Scientists have made a huge step in the effort to save the northern white rhinoceros by creating the world’s first test-tube rhino embryos.
Geneticists created viable rhinoceros embryos using in-vitro fertilization, or IVF, using frozen northern white rhino sperm and eggs of a related subspecies, the southern white rhino. This advance, announced July 4 in the journal Nature Communications, gives hope for the future of the world’s most endangered mammal, experts say.
Thanks to unbridled poaching and habitat loss, the northern white rhino has all but disappeared from southern and central Africa. Conservationists have made numerous attempts to breed northern white rhinos in captivity, but most have been unsuccessful. (Read: "Why African Rhinos Are Facing a Crisis")
The subspecies was declared functionally extinct in March after the last male, named Sudan, died of old age. Only two northern white rhinos remain in existence, and they are both captive infertile females. When Sudan died, the survival of the species became entirely dependent on humans’ ability to rear rhinos using artificial means. (Meet the heroes who protect the last northern white rhinos.)
Over the last three decades, scientists have collected sperm and eggs from a handful of northern white rhinos, including Sudan. And in early 2018, scientists from AVANTEA, an Italian biotechnology company that specializes in livestock fertilization, used Sudan’s preserved sperm to fertilize eggs from captive southern white rhinos.
“Our results are solid, reproducible, and very promising,” study leader Thomas Hildebrandt, head of reproduction management at the German Leibniz Institute for Zoo and Wildlife Research in Berlin, said in a statement.
Hildebrandt says the embyros “have a very high chance to establish a pregnancy once implanted into a surrogate mother,” which would be a captive southern white rhino. That subspecies is considered near-threatened by the International Union for Conservation of Nature.
The embryos will remain cryogenically frozen until Hildebrant and colleagues figure out how to properly implant the precious embryos.
Can We Produce a Purebred?
Hildebrandt also thinks this technique can be used to create a genetically pure northern white rhino, without any southern white rhino DNA.

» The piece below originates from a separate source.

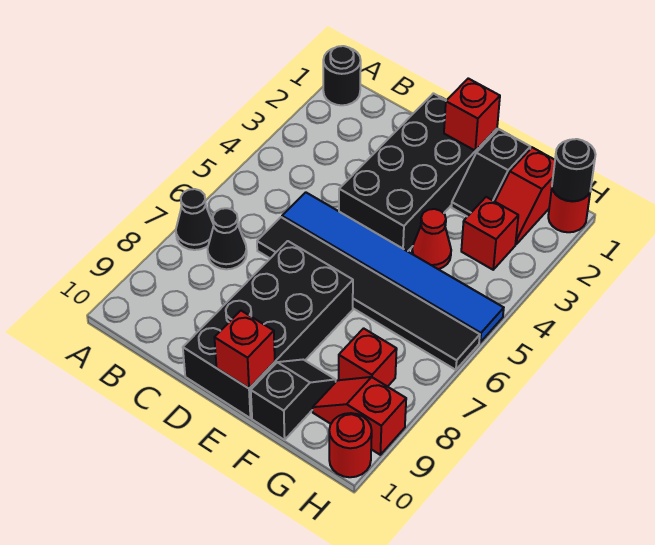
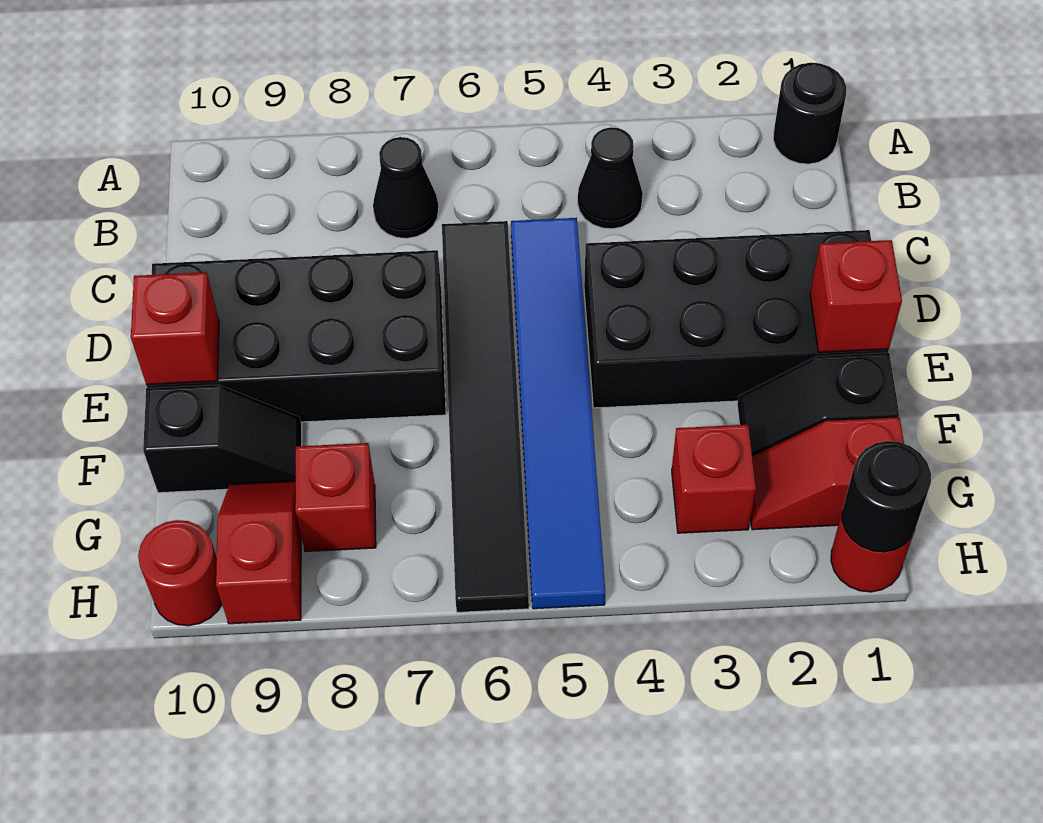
black 1x1 cone [176,189,214,250] -> black 1x1 cone moved to [578,127,643,229]
red 1x1 cone [412,209,451,269] -> none

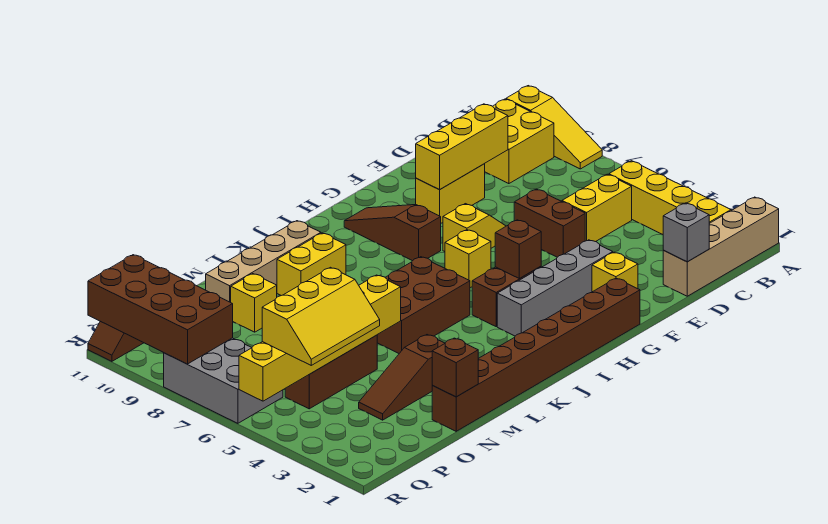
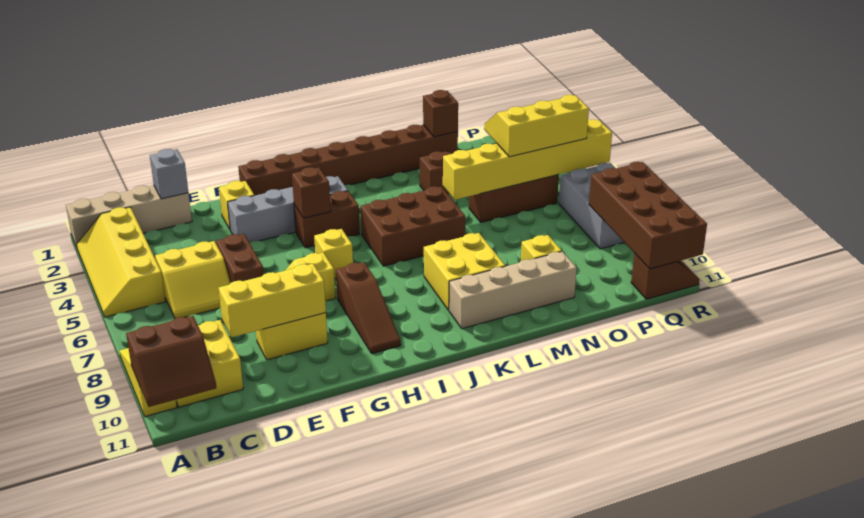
none -> brown 2x2 slope [126,316,216,407]
yellow 1x2 brick [277,233,346,296] -> yellow 2x2 brick [424,233,505,310]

“We are well prepared to go to Kenya and collect oocytes [eggs] from the last two northern white rhino females in order to produce pure northern white rhino,” Hildebrandt said.
While it may be possible to create a handful of pure northern white rhinos using this technique, creating a self-sustaining population would be difficult, experts warn.
The number of extant northern white rhinos and the limited amount of genetic material available to scientists “is probably not enough to maintain genetic diversity,” cautions Nucharin Songsasen, a research biologist at Center for Species Survival at the Smithsonian Conservation Biology Institute.
Songsasen, who was not involved with the study, says she is thrilled that conservation biologists such as herself now have “a new tool in our toolbox for saving endangered species.”
However, it doesn’t mean the technology can bring back species this close to extinction, she says. When populations are so small, inbreeding is inevitable, which would over time cause the subspecies to die out.